According to the report, in line with decree No. 692 the number of people purged and their institutions is as follows:

“418 from the Justice Ministry, 2,303 from the police, 551 from the Religious Affairs Directorate [Diyanet], 45 from the Foreign Ministry, 1,486 from the Interior Ministry, 102 from the Education Ministry, 789 from the Health Ministry, 302 from the Higher Education Board [YÖK], 546 from the Turkish military, 29 from the Turkish Radio and Television Corporation [TRT] and 235 from the gendarmerie.”

Turkey has suspended or dismissed more than 150,000 judges, teachers, police and civil servants since July 15.

BBC Turkish reported on Tuesday that at least 23,427 academics either lost their jobs at universities when their contracts were terminated or were dismissed from their positions, or the universities where they worked were closed down by the government after Sept. 1, 2016.

In accordance with the decree, 342 former members of the Turkish military have been deprived of their previous rank.

Additionally, medals that were given to former national football stars Hakan Şükür and Arif Erdem were also withdrawn.

Turkey survived a military coup attempt on July 15 that killed over 240 people and wounded more than a thousand others.

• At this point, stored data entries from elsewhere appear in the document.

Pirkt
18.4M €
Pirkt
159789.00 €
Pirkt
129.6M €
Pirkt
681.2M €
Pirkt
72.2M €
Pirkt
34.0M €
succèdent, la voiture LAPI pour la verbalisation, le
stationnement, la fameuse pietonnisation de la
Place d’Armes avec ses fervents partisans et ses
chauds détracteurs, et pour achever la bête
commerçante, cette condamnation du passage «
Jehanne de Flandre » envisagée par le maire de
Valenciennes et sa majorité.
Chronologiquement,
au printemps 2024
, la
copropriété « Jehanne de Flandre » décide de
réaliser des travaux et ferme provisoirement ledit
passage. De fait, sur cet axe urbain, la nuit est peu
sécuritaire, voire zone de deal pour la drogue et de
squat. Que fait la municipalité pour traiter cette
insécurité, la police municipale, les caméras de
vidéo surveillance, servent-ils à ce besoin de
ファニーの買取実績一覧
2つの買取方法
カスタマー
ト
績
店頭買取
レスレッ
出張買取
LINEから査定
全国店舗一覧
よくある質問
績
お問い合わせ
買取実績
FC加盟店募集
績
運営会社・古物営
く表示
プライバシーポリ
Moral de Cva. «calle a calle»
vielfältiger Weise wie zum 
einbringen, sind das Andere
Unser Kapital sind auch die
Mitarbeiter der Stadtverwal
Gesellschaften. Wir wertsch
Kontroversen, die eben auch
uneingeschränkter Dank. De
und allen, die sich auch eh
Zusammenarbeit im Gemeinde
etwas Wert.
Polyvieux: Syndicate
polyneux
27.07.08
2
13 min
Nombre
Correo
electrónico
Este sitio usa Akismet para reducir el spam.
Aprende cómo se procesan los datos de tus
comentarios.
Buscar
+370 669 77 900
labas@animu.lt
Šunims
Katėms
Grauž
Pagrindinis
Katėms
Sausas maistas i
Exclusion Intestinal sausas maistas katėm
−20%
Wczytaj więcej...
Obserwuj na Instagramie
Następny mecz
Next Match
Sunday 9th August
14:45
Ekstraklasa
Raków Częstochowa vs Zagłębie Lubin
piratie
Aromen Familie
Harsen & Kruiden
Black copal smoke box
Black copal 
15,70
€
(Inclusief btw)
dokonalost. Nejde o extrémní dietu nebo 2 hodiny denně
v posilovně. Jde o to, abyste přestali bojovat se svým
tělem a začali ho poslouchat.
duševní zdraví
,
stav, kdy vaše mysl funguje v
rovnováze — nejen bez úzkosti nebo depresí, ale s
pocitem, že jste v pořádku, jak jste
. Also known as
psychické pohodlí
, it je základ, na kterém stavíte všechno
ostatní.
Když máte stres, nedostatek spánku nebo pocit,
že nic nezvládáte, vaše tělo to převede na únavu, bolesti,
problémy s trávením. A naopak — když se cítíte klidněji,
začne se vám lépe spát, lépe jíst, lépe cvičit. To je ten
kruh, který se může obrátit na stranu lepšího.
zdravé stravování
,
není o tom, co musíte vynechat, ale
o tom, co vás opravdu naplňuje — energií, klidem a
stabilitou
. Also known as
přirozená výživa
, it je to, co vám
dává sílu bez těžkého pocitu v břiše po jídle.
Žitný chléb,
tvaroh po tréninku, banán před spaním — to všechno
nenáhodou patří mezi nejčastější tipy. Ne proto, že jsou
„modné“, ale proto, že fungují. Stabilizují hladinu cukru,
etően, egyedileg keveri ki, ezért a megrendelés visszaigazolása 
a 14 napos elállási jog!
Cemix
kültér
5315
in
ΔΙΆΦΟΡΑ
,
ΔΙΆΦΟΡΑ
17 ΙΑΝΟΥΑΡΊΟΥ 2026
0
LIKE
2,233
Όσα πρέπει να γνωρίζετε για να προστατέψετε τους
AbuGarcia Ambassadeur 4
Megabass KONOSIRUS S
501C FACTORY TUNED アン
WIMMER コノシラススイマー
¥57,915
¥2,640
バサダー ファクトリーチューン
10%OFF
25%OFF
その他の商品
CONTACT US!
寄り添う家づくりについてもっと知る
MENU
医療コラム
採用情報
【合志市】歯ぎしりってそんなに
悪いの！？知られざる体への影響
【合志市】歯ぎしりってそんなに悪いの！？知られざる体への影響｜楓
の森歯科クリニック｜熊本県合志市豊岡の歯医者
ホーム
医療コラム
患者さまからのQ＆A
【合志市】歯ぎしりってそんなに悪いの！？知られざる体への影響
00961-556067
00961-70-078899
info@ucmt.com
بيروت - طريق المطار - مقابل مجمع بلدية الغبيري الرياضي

Immediately after the putsch, the Justice and Development Party (AKP) government along with President Recep Tayyip Erdoğan pinned the blame on the Gülen movement.

Fethullah Gülen, who inspired the movement, strongly denied having any role in the failed coup and called for an international investigation into it, but President Erdoğan — calling the coup attempt “a gift from God” — and the government initiated a widespread purge aimed at cleansing sympathizers of the movement from within state institutions, dehumanizing its popular figures and putting them in custody.

Turkish Justice Minister Bekir Bozdağ announced on July 7, 2017 that at least 50,504 people have been arrested and 168,801 are the subject of legal proceedings.